__EXERCISE DIRECTIONS__: An exact, complete copy of the entries is what is needed.

__RECORDS SHOWN__:
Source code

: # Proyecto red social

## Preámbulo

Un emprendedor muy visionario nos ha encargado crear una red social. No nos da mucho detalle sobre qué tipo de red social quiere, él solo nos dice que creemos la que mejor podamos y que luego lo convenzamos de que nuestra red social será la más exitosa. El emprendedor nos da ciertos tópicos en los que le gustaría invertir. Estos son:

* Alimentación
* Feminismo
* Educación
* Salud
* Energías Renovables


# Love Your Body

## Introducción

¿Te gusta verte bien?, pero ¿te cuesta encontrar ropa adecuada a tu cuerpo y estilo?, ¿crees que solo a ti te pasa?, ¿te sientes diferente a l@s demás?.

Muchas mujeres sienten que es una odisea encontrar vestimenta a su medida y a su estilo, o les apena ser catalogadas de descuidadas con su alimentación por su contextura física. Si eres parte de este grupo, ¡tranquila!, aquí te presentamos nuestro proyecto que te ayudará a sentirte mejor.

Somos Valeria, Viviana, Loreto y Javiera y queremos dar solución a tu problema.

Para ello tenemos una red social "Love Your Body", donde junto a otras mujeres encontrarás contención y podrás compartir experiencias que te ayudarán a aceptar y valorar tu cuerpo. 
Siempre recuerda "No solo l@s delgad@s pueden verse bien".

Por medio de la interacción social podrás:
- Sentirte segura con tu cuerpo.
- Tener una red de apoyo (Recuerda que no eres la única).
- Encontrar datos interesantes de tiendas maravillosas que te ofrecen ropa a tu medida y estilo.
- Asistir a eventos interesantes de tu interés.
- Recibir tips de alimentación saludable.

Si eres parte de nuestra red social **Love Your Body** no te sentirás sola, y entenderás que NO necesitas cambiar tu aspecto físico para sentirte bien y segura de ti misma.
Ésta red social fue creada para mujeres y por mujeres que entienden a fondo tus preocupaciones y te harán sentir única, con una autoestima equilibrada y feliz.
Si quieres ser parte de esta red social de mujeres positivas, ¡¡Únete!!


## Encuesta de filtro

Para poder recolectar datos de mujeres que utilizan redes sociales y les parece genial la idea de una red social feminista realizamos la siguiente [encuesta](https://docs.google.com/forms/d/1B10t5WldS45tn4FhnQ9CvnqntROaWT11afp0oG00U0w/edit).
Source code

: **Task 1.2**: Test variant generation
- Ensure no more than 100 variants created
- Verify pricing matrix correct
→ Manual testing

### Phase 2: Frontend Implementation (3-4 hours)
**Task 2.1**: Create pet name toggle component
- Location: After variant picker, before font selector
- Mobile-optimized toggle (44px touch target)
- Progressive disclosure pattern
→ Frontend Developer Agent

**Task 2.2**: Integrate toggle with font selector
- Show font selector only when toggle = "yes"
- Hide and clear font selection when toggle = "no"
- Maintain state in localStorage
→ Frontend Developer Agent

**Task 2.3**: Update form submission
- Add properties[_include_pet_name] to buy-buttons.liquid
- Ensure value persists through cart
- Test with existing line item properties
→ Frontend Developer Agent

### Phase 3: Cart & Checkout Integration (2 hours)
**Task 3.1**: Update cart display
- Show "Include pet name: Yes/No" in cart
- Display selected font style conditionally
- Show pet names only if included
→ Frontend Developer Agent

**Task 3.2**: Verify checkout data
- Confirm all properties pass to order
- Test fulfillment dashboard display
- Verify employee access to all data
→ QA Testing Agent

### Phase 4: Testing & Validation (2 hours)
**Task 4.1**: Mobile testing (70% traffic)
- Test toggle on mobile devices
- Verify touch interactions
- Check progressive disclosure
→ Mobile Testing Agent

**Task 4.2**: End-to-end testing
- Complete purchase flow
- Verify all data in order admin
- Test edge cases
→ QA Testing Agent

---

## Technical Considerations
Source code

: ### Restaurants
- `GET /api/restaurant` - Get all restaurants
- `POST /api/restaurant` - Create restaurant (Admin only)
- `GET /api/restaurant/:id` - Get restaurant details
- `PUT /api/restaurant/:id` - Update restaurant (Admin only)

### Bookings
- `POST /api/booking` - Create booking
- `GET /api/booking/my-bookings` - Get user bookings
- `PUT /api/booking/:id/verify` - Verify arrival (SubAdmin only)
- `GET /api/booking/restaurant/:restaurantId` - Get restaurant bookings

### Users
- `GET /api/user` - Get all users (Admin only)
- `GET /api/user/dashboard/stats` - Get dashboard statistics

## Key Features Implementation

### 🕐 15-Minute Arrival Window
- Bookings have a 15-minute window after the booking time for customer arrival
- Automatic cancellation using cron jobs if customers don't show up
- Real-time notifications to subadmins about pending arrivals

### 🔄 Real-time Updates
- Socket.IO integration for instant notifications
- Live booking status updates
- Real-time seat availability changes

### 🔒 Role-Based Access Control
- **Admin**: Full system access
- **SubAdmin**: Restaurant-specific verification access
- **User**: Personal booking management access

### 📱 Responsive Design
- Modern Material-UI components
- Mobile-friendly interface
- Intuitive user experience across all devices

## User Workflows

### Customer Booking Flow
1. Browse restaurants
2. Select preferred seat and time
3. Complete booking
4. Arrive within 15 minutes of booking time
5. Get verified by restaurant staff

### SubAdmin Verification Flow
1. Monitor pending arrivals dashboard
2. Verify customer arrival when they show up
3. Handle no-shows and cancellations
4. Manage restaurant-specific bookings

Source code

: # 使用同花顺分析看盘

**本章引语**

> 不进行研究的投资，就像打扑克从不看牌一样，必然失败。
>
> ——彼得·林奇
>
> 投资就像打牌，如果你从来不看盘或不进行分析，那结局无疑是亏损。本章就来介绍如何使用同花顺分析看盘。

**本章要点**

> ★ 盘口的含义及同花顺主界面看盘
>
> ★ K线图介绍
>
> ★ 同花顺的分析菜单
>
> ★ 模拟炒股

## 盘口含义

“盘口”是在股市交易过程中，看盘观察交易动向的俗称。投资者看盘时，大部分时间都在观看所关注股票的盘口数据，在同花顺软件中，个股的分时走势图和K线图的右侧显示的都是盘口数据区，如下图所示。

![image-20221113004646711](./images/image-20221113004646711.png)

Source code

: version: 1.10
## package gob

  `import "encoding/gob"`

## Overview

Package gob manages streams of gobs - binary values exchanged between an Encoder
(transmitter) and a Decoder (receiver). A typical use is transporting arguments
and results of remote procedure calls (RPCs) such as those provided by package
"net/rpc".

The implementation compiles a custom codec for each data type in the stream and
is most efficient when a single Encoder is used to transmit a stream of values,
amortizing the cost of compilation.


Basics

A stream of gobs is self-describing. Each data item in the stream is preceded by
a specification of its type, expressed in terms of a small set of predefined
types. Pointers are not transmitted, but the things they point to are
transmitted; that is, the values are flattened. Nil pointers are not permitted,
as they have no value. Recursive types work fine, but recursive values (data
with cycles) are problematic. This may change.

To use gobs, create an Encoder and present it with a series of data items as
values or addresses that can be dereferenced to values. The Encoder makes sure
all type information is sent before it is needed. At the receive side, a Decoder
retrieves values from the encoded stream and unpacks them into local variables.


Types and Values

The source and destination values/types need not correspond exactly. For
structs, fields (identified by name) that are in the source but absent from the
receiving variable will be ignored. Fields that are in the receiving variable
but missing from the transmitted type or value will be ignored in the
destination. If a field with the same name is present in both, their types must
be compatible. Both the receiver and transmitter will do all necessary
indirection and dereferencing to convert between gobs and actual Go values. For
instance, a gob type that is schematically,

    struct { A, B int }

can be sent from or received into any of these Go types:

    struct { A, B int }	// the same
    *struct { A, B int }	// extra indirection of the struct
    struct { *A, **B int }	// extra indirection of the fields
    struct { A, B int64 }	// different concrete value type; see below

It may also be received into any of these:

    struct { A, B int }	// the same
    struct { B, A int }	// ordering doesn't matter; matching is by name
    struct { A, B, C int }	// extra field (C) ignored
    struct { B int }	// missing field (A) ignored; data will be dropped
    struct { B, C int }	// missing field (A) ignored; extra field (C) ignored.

__SOLUTION BELOW__:
Source code

: # Proyecto red social

## Preámbulo

Un emprendedor muy visionario nos ha encargado crear una red social. No nos da mucho detalle sobre qué tipo de red social quiere, él solo nos dice que creemos la que mejor podamos y que luego lo convenzamos de que nuestra red social será la más exitosa. El emprendedor nos da ciertos tópicos en los que le gustaría invertir. Estos son:

* Alimentación
* Feminismo
* Educación
* Salud
* Energías Renovables


# Love Your Body

## Introducción

¿Te gusta verte bien?, pero ¿te cuesta encontrar ropa adecuada a tu cuerpo y estilo?, ¿crees que solo a ti te pasa?, ¿te sientes diferente a l@s demás?.

Muchas mujeres sienten que es una odisea encontrar vestimenta a su medida y a su estilo, o les apena ser catalogadas de descuidadas con su alimentación por su contextura física. Si eres parte de este grupo, ¡tranquila!, aquí te presentamos nuestro proyecto que te ayudará a sentirte mejor.

Somos Valeria, Viviana, Loreto y Javiera y queremos dar solución a tu problema.

Para ello tenemos una red social "Love Your Body", donde junto a otras mujeres encontrarás contención y podrás compartir experiencias que te ayudarán a aceptar y valorar tu cuerpo. 
Siempre recuerda "No solo l@s delgad@s pueden verse bien".

Por medio de la interacción social podrás:
- Sentirte segura con tu cuerpo.
- Tener una red de apoyo (Recuerda que no eres la única).
- Encontrar datos interesantes de tiendas maravillosas que te ofrecen ropa a tu medida y estilo.
- Asistir a eventos interesantes de tu interés.
- Recibir tips de alimentación saludable.

Si eres parte de nuestra red social **Love Your Body** no te sentirás sola, y entenderás que NO necesitas cambiar tu aspecto físico para sentirte bien y segura de ti misma.
Ésta red social fue creada para mujeres y por mujeres que entienden a fondo tus preocupaciones y te harán sentir única, con una autoestima equilibrada y feliz.
Si quieres ser parte de esta red social de mujeres positivas, ¡¡Únete!!


## Encuesta de filtro

Para poder recolectar datos de mujeres que utilizan redes sociales y les parece genial la idea de una red social feminista realizamos la siguiente [encuesta](https://docs.google.com/forms/d/1B10t5WldS45tn4FhnQ9CvnqntROaWT11afp0oG00U0w/edit).
Source code

: **Task 1.2**: Test variant generation
- Ensure no more than 100 variants created
- Verify pricing matrix correct
→ Manual testing

### Phase 2: Frontend Implementation (3-4 hours)
**Task 2.1**: Create pet name toggle component
- Location: After variant picker, before font selector
- Mobile-optimized toggle (44px touch target)
- Progressive disclosure pattern
→ Frontend Developer Agent

**Task 2.2**: Integrate toggle with font selector
- Show font selector only when toggle = "yes"
- Hide and clear font selection when toggle = "no"
- Maintain state in localStorage
→ Frontend Developer Agent

**Task 2.3**: Update form submission
- Add properties[_include_pet_name] to buy-buttons.liquid
- Ensure value persists through cart
- Test with existing line item properties
→ Frontend Developer Agent

### Phase 3: Cart & Checkout Integration (2 hours)
**Task 3.1**: Update cart display
- Show "Include pet name: Yes/No" in cart
- Display selected font style conditionally
- Show pet names only if included
→ Frontend Developer Agent

**Task 3.2**: Verify checkout data
- Confirm all properties pass to order
- Test fulfillment dashboard display
- Verify employee access to all data
→ QA Testing Agent

### Phase 4: Testing & Validation (2 hours)
**Task 4.1**: Mobile testing (70% traffic)
- Test toggle on mobile devices
- Verify touch interactions
- Check progressive disclosure
→ Mobile Testing Agent

**Task 4.2**: End-to-end testing
- Complete purchase flow
- Verify all data in order admin
- Test edge cases
→ QA Testing Agent

---

## Technical Considerations
Source code

: ### Restaurants
- `GET /api/restaurant` - Get all restaurants
- `POST /api/restaurant` - Create restaurant (Admin only)
- `GET /api/restaurant/:id` - Get restaurant details
- `PUT /api/restaurant/:id` - Update restaurant (Admin only)

### Bookings
- `POST /api/booking` - Create booking
- `GET /api/booking/my-bookings` - Get user bookings
- `PUT /api/booking/:id/verify` - Verify arrival (SubAdmin only)
- `GET /api/booking/restaurant/:restaurantId` - Get restaurant bookings

### Users
- `GET /api/user` - Get all users (Admin only)
- `GET /api/user/dashboard/stats` - Get dashboard statistics

## Key Features Implementation

### 🕐 15-Minute Arrival Window
- Bookings have a 15-minute window after the booking time for customer arrival
- Automatic cancellation using cron jobs if customers don't show up
- Real-time notifications to subadmins about pending arrivals

### 🔄 Real-time Updates
- Socket.IO integration for instant notifications
- Live booking status updates
- Real-time seat availability changes

### 🔒 Role-Based Access Control
- **Admin**: Full system access
- **SubAdmin**: Restaurant-specific verification access
- **User**: Personal booking management access

### 📱 Responsive Design
- Modern Material-UI components
- Mobile-friendly interface
- Intuitive user experience across all devices

## User Workflows

### Customer Booking Flow
1. Browse restaurants
2. Select preferred seat and time
3. Complete booking
4. Arrive within 15 minutes of booking time
5. Get verified by restaurant staff

### SubAdmin Verification Flow
1. Monitor pending arrivals dashboard
2. Verify customer arrival when they show up
3. Handle no-shows and cancellations
4. Manage restaurant-specific bookings

Source code

: # 使用同花顺分析看盘

**本章引语**

> 不进行研究的投资，就像打扑克从不看牌一样，必然失败。
>
> ——彼得·林奇
>
> 投资就像打牌，如果你从来不看盘或不进行分析，那结局无疑是亏损。本章就来介绍如何使用同花顺分析看盘。

**本章要点**

> ★ 盘口的含义及同花顺主界面看盘
>
> ★ K线图介绍
>
> ★ 同花顺的分析菜单
>
> ★ 模拟炒股

## 盘口含义

“盘口”是在股市交易过程中，看盘观察交易动向的俗称。投资者看盘时，大部分时间都在观看所关注股票的盘口数据，在同花顺软件中，个股的分时走势图和K线图的右侧显示的都是盘口数据区，如下图所示。

![image-20221113004646711](./images/image-20221113004646711.png)

Source code

: version: 1.10
## package gob

  `import "encoding/gob"`

## Overview

Package gob manages streams of gobs - binary values exchanged between an Encoder
(transmitter) and a Decoder (receiver). A typical use is transporting arguments
and results of remote procedure calls (RPCs) such as those provided by package
"net/rpc".

The implementation compiles a custom codec for each data type in the stream and
is most efficient when a single Encoder is used to transmit a stream of values,
amortizing the cost of compilation.


Basics

A stream of gobs is self-describing. Each data item in the stream is preceded by
a specification of its type, expressed in terms of a small set of predefined
types. Pointers are not transmitted, but the things they point to are
transmitted; that is, the values are flattened. Nil pointers are not permitted,
as they have no value. Recursive types work fine, but recursive values (data
with cycles) are problematic. This may change.

To use gobs, create an Encoder and present it with a series of data items as
values or addresses that can be dereferenced to values. The Encoder makes sure
all type information is sent before it is needed. At the receive side, a Decoder
retrieves values from the encoded stream and unpacks them into local variables.


Types and Values

The source and destination values/types need not correspond exactly. For
structs, fields (identified by name) that are in the source but absent from the
receiving variable will be ignored. Fields that are in the receiving variable
but missing from the transmitted type or value will be ignored in the
destination. If a field with the same name is present in both, their types must
be compatible. Both the receiver and transmitter will do all necessary
indirection and dereferencing to convert between gobs and actual Go values. For
instance, a gob type that is schematically,

    struct { A, B int }

can be sent from or received into any of these Go types:

    struct { A, B int }	// the same
    *struct { A, B int }	// extra indirection of the struct
    struct { *A, **B int }	// extra indirection of the fields
    struct { A, B int64 }	// different concrete value type; see below

It may also be received into any of these:

    struct { A, B int }	// the same
    struct { B, A int }	// ordering doesn't matter; matching is by name
    struct { A, B, C int }	// extra field (C) ignored
    struct { B int }	// missing field (A) ignored; data will be dropped
    struct { B, C int }	// missing field (A) ignored; extra field (C) ignored.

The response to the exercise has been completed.